A portion of the disclosure of this patent document contains material that is subject to copyright protection. The copyright owner has no objection to the facsimile reproduction by anyone of the patent document or the patent disclosure, as it appears in the Patent and Trademark Office patent files or records, but otherwise reserves all copyright rights whatsoever. The following notice shall apply to this document: Copyright(copyright) 1999, Microsoft, Inc.
The present invention pertains generally to computer-implemented databases, and more particularly to techniques for adaptively distributing the execution of queries in a database system.
Online analytical processing (OLAP) is a key part of most data warehouse and business analysis systems. OLAP services provide for fast analysis of multidimensional information. For this purpose, OLAP services provide for multidimensional access and navigation of data in an intuitive and natural way, providing a global view of data that can be drilled down into particular data of interest. Speed and response time are important attributes of OLAP services that allow users to browse and analyze data online in an efficient manner. Furthermore, OLAP services typically provide analytical tools to rank, aggregate, and calculate lead and lag indicators for the data under analysis.
OLAP services are conventionally provided using a client-server model. An OLAP server is a high-capacity, multi-user data manipulation engine specifically designed to support and operate on multi-dimensional data structures. An OLAP client interfaces with the OLAP server, thereby providing OLAP services to external application programs. For example, an OLAP client may provide OLAP services to a variety of external application such as a data mining application, a data warehousing application, a data analysis application, a reporting application etc.
In conventional systems, certain tasks are handled by a database client while others are handled by a database server. An example of a client-side task is the presentation of data to the external application. An example of a server-side task is the data retrieval from data storage. In conventional database systems, the responsibility of executing a particular task is pre-assigned for execution by either the client or the server. Often, the majority of the tasks are assigned to the server such that the client machines are under-utilized. Thus, there is a need in the art for flexible, yet powerful technique for balancing the execution of queries between the database server and the database client. There is a need in the art for a technique that dynamically determines where queries should be executed.

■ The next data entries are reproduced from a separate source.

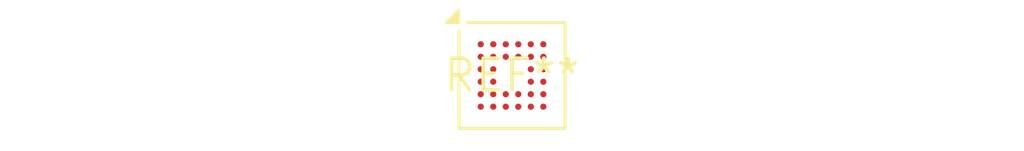
<source format=kicad_pcb>
(kicad_pcb (version 20240108) (generator pcbnew)

  (general
    (thickness 1.6)
  )

  (paper "A4")
  (layers
    (0 "F.Cu" signal)
    (31 "B.Cu" signal)
    (32 "B.Adhes" user "B.Adhesive")
    (33 "F.Adhes" user "F.Adhesive")
    (34 "B.Paste" user)
    (35 "F.Paste" user)
    (36 "B.SilkS" user "B.Silkscreen")
    (37 "F.SilkS" user "F.Silkscreen")
    (38 "B.Mask" user)
    (39 "F.Mask" user)
    (40 "Dwgs.User" user "User.Drawings")
    (41 "Cmts.User" user "User.Comments")
    (42 "Eco1.User" user "User.Eco1")
    (43 "Eco2.User" user "User.Eco2")
    (44 "Edge.Cuts" user)
    (45 "Margin" user)
    (46 "B.CrtYd" user "B.Courtyard")
    (47 "F.CrtYd" user "F.Courtyard")
    (48 "B.Fab" user)
    (49 "F.Fab" user)
    (50 "User.1" user)
    (51 "User.2" user)
    (52 "User.3" user)
    (53 "User.4" user)
    (54 "User.5" user)
    (55 "User.6" user)
    (56 "User.7" user)
    (57 "User.8" user)
    (58 "User.9" user)
  )

  (setup
    (pad_to_mask_clearance 0)
    (pcbplotparams
      (layerselection 0x00010fc_ffffffff)
      (plot_on_all_layers_selection 0x0000000_00000000)
      (disableapertmacros false)
      (usegerberextensions false)
      (usegerberattributes false)
      (usegerberadvancedattributes false)
      (creategerberjobfile false)
      (dashed_line_dash_ratio 12.000000)
      (dashed_line_gap_ratio 3.000000)
      (svgprecision 4)
      (plotframeref false)
      (viasonmask false)
      (mode 1)
      (useauxorigin false)
      (hpglpennumber 1)
      (hpglpenspeed 20)
      (hpglpendiameter 15.000000)
      (dxfpolygonmode false)
      (dxfimperialunits false)
      (dxfusepcbnewfont false)
      (psnegative false)
      (psa4output false)
      (plotreference false)
      (plotvalue false)
      (plotinvisibletext false)
      (sketchpadsonfab false)
      (subtractmaskfromsilk false)
      (outputformat 1)
      (mirror false)
      (drillshape 1)
      (scaleselection 1)
      (outputdirectory "")
    )
  )

  (net 0 "")

  (footprint "UFBGA-32_4.0x4.0mm_Layout6x6_P0.5mm" (layer "F.Cu") (at 0 0))

)

</source>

The above-mentioned shortcomings, disadvantages and problems are addressed by the present invention, which will be understood by reading and studying the following specification. Systems, clients, servers, methods, and computer-readable media of varying scope are described in which, an adaptive method is applied in order to determine whether a particular request should execute on the client-side or the server-side of a client-server database system. In determining where a particular request should be executed, the method analyzes the size of the data sets involved and the data flow generated by the data sets. More specifically, the method first determines whether a particular request is a reasonable candidate for execution on the remote server. In making this decision the method determines whether the request result in large data sets, whether the user explicitly requested that the query be executed on the remote server, and whether the data set already exists on the client. In addition, the method examines the data flow and whether the request reduces the size of the data set. Finally, the method determines whether the particular request is an exception that falls within a class of requests that cannot be executed remotely, such as if the request requires a user-defined function that only exists on the client.
The present invention describes systems, clients, servers, methods, and computer-readable media of varying scope. In addition to the aspects and advantages of the present invention described in this summary, further aspects and advantages of the invention will become apparent by reference to the drawings and by reading the detailed description that follows.